Problems with Zen under Xen and recent Linux kernel improvements

From: Adam Novak
Date: Mon Jul 30 2018 - 21:14:36 EST


Hello,

I was advised to take this here, and to Boris Ostrovsky and Juergen
Gross, by Thomas Gleixner.

I am having some trouble with the new speculation control code that
has been added to the Linux kernel, for AMD Zen CPUs. I am running an
AMD Ryzen 7 1700, and I am running Linux as a Xen dom0 (which is part
of the problem; the code seems to work fine running outside of Xen).

I started having trouble on Ubuntu's commit
3f6a3b035f91a22c0d3bd27630bf61eac9c8cf6c, "x86/speculation: Handle HT
correctly on AMD", which appears to be cherry-picked from
1f50ddb4f4189243c05926b842dc1a0332195f31. Since that commit, my system
hangs during the boot process; it starts starting stuff up and trying
to mount things and printing "[OK]" messages, but then fairly early in
the boot process the kernel complains that it is "unable to handle
kernel NULL pointer deference at 000...0008"

On my Ubuntu bug:

https://bugs.launchpad.net/bugs/1777338

I have a "Screenshot of the null pointer dereference message". It is
running into trouble during a spin lock in the new
speculative_store_bypass_update().

Has anyone else seen this behavior on these CPUs under Xen (I am using 4.9)?

Since the commit that started the problem has to do with sibling CPU
cores, I suspect that the problem may have something to do with how
Xen handles hyperthreading. Namely, Xen seems to hide hyperthreading
from the VMs running under it (including from dom0). Instead of having
8 CPUs with 2 threads each, my Linux running under Xen on my 8-core
Ryzen chip sees 16 virtual CPU cores, all of which still report
themselves as being the Ryzen 7 1700 processor.

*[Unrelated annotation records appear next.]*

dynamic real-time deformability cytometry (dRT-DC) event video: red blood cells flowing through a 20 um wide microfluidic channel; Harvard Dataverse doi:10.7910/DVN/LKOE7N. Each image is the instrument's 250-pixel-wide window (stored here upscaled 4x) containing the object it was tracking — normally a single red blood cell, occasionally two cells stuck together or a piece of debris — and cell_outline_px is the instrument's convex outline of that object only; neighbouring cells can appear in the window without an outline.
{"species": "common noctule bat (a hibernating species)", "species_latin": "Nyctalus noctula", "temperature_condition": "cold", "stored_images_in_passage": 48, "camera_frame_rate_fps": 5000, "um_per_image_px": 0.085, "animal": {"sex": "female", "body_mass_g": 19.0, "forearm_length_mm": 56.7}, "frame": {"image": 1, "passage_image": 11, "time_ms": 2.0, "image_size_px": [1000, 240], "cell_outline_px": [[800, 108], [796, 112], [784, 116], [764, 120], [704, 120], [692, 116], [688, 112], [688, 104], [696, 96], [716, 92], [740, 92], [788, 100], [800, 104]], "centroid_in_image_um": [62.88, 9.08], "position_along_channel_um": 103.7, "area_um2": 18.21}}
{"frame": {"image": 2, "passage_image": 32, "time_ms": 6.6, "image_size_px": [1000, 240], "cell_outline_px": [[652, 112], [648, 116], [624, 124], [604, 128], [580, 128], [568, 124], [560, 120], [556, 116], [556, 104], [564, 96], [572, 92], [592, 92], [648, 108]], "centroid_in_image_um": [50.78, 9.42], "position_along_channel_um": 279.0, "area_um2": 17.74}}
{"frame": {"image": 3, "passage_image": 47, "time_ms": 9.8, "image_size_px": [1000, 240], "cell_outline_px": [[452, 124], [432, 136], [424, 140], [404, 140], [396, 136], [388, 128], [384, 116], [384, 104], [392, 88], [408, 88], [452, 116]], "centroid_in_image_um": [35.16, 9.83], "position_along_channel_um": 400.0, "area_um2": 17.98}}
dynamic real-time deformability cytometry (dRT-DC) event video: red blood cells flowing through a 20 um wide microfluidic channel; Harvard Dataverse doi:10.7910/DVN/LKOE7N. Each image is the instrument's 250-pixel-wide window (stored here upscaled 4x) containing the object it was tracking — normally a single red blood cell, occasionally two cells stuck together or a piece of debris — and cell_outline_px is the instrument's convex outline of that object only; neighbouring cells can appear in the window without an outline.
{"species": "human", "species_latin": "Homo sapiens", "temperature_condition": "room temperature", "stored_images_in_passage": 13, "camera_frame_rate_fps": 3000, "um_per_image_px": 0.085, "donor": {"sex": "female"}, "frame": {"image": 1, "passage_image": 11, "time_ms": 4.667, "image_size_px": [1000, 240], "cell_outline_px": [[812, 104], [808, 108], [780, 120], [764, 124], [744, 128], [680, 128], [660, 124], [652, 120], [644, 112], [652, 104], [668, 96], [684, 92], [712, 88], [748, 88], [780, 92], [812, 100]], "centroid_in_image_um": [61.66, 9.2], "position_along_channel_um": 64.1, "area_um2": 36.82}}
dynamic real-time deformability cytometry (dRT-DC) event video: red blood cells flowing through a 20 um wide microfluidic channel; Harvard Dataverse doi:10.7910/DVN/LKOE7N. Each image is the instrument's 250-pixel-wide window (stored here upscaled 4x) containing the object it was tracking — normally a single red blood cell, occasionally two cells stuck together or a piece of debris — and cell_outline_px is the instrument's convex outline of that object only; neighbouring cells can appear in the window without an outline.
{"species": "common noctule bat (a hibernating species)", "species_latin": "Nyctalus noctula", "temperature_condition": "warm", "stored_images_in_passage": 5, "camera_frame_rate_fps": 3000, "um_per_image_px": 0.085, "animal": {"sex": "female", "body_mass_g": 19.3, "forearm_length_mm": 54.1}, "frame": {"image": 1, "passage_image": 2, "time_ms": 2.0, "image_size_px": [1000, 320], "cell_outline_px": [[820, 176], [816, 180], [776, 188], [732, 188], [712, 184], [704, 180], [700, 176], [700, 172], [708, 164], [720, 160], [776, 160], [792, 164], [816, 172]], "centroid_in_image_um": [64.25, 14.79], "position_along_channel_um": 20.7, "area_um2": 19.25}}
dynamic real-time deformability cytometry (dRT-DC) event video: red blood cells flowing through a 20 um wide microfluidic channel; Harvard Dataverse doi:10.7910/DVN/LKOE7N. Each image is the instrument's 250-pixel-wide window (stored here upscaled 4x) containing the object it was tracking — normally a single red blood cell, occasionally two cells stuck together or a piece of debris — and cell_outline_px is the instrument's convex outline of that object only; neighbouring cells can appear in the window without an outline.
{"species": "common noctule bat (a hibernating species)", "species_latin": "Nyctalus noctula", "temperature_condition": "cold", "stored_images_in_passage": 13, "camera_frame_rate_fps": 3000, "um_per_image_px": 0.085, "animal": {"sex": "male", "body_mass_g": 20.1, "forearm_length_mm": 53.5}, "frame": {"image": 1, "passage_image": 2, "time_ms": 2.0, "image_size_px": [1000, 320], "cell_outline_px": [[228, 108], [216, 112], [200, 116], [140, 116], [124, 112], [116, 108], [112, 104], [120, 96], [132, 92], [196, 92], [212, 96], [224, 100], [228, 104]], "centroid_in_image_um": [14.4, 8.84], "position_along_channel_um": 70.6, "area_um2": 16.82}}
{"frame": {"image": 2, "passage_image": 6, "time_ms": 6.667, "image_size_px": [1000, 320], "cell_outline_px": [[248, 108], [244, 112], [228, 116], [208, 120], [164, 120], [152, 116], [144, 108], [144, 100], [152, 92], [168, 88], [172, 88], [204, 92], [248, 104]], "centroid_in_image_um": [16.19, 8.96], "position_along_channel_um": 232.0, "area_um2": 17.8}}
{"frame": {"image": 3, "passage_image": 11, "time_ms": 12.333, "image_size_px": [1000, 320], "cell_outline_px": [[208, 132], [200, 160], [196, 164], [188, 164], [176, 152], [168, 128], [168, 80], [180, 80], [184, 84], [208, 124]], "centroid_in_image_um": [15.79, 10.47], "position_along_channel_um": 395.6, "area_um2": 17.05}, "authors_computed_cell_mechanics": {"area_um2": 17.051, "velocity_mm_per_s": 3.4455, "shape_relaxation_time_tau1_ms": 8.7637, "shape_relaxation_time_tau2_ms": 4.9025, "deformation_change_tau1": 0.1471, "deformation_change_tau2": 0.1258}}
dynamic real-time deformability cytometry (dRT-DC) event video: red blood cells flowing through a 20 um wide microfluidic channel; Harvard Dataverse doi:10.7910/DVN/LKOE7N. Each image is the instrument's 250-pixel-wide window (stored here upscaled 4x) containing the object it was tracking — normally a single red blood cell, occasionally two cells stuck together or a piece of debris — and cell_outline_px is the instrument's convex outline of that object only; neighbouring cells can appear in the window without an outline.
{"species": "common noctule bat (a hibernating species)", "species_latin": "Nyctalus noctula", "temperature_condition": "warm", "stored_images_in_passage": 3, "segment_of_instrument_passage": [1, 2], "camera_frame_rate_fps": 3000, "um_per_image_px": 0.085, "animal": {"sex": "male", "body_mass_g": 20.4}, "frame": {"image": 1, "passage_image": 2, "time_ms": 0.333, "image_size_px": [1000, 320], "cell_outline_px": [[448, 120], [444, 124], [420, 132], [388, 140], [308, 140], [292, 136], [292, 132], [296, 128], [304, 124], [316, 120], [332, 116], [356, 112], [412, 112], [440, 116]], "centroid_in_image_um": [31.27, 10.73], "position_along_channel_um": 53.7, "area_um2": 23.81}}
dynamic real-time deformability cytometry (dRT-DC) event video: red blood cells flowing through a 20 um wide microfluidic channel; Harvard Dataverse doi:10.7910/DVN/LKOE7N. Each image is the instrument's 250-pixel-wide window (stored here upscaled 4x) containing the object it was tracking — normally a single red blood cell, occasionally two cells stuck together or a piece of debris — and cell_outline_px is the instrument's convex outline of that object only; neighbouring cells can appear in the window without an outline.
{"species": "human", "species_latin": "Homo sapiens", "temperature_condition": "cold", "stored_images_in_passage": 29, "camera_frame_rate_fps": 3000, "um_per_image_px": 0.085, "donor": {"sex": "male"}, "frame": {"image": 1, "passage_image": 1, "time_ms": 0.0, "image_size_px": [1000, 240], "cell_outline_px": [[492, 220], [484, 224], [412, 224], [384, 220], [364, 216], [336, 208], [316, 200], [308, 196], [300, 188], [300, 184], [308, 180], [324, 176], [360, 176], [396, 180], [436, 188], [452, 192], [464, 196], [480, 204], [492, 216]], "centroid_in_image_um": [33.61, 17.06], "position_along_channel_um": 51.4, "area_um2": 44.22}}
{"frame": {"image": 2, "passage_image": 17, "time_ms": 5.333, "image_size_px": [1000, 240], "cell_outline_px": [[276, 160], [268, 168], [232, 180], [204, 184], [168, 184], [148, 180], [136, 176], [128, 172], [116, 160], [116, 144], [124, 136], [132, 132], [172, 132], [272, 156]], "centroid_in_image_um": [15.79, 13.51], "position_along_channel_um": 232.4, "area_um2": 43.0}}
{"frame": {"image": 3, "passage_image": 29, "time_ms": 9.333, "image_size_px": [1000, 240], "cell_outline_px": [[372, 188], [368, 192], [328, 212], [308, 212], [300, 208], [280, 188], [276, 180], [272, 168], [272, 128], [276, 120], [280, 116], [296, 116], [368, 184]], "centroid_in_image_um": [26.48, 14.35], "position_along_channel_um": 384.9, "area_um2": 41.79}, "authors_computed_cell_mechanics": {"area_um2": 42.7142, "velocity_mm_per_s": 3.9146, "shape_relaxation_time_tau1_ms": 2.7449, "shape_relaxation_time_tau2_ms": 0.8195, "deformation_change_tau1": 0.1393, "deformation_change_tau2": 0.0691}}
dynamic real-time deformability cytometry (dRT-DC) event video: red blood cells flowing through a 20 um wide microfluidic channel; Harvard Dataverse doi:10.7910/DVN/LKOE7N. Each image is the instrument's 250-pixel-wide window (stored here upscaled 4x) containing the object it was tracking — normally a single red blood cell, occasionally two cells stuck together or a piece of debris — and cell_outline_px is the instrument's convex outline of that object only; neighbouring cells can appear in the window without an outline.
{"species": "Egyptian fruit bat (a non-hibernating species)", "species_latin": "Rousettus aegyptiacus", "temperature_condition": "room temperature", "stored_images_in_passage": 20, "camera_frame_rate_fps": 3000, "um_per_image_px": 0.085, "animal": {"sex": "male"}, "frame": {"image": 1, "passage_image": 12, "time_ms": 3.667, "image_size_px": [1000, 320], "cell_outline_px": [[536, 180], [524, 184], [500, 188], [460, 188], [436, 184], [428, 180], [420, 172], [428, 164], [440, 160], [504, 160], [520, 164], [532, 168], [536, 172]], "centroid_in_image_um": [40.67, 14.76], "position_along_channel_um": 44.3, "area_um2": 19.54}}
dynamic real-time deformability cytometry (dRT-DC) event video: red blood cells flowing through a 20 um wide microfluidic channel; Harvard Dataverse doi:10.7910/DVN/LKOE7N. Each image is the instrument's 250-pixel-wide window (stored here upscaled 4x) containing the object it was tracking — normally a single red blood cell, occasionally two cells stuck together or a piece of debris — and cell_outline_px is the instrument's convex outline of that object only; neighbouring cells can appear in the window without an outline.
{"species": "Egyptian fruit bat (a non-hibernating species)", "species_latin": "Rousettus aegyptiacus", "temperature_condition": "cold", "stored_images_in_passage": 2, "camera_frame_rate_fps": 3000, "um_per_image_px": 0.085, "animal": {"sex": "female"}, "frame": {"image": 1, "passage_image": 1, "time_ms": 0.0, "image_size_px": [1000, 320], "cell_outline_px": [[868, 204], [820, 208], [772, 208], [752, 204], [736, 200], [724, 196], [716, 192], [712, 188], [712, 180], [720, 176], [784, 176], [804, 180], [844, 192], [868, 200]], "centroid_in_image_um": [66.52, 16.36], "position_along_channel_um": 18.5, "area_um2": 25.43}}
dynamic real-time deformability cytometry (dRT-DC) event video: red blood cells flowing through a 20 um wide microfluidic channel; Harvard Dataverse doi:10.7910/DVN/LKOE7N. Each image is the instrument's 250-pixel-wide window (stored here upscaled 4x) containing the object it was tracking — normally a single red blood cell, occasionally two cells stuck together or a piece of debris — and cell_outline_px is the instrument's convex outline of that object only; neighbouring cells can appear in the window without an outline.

For reference, my /proc/cpuinfo looks like this at the tail end:

processor : 14
vendor_id : AuthenticAMD
cpu family : 23
model : 1
model name : AMD Ryzen 7 1700 Eight-Core Processor
stepping : 1
microcode : 0x8001137
cpu MHz : 2994.027
cache size : 512 KB
physical id : 0
siblings : 16
core id : 0
cpu cores : 16
apicid : 0
initial apicid : 0
fpu : yes
fpu_exception : yes
cpuid level : 13
wp : yes
flags : fpu de tsc msr pae mce cx8 apic mca cmov pat clflush
mmx fxsr sse sse2 ht syscall nx mmxext fxsr_opt lm constant_tsc
rep_good nopl nonstop_tsc cpuid extd_apicid pni pclmulqdq ssse3 fma
cx16 sse4_1 sse4_2 movbe popcnt aes xsave avx f16c rdrand hypervisor
lahf_lm cmp_legacy abm sse4a misalignsse 3dnowprefetch bpext cpb
vmmcall fsgsbase bmi1 avx2 bmi2 rdseed adx clflushopt sha_ni xsaveopt
xsavec xgetbv1 clzero ibpb arat ssbd
bugs : fxsave_leak null_seg spectre_v1 spectre_v2 spec_store_bypass
bogomips : 5989.03
TLB size : 2560 4K pages
clflush size : 64
cache_alignment : 64
address sizes : 48 bits physical, 48 bits virtual
power management:

processor : 15
vendor_id : AuthenticAMD
cpu family : 23
model : 1
model name : AMD Ryzen 7 1700 Eight-Core Processor
stepping : 1
microcode : 0x8001137
cpu MHz : 2994.027
cache size : 512 KB
physical id : 0
siblings : 16
core id : 0
cpu cores : 16
apicid : 0
initial apicid : 0
fpu : yes
fpu_exception : yes
cpuid level : 13
wp : yes
flags : fpu de tsc msr pae mce cx8 apic mca cmov pat clflush
mmx fxsr sse sse2 ht syscall nx mmxext fxsr_opt lm constant_tsc
rep_good nopl nonstop_tsc cpuid extd_apicid pni pclmulqdq ssse3 fma
cx16 sse4_1 sse4_2 movbe popcnt aes xsave avx f16c rdrand hypervisor
lahf_lm cmp_legacy abm sse4a misalignsse 3dnowprefetch bpext cpb
vmmcall fsgsbase bmi1 avx2 bmi2 rdseed adx clflushopt sha_ni xsaveopt
xsavec xgetbv1 clzero ibpb arat ssbd
bugs : fxsave_leak null_seg spectre_v1 spectre_v2 spec_store_bypass
bogomips : 5989.03
TLB size : 2560 4K pages
clflush size : 64
cache_alignment : 64
address sizes : 48 bits physical, 48 bits virtual
power management:

All the cores have core ID 0, and the CPU says it has 16 cores. When
booted outside of Xen, I still have processors 0-15 in /proc/cpuinfo,
but they come in pairs with core IDs 0-7, and "CPU cores" is 8.

If it looks like this during the boot process, and the new
sibling-thread-aware code is looking for hyperthreading that Xen
doesn't expose, maybe that is causing the problem?

Thanks,
-Adam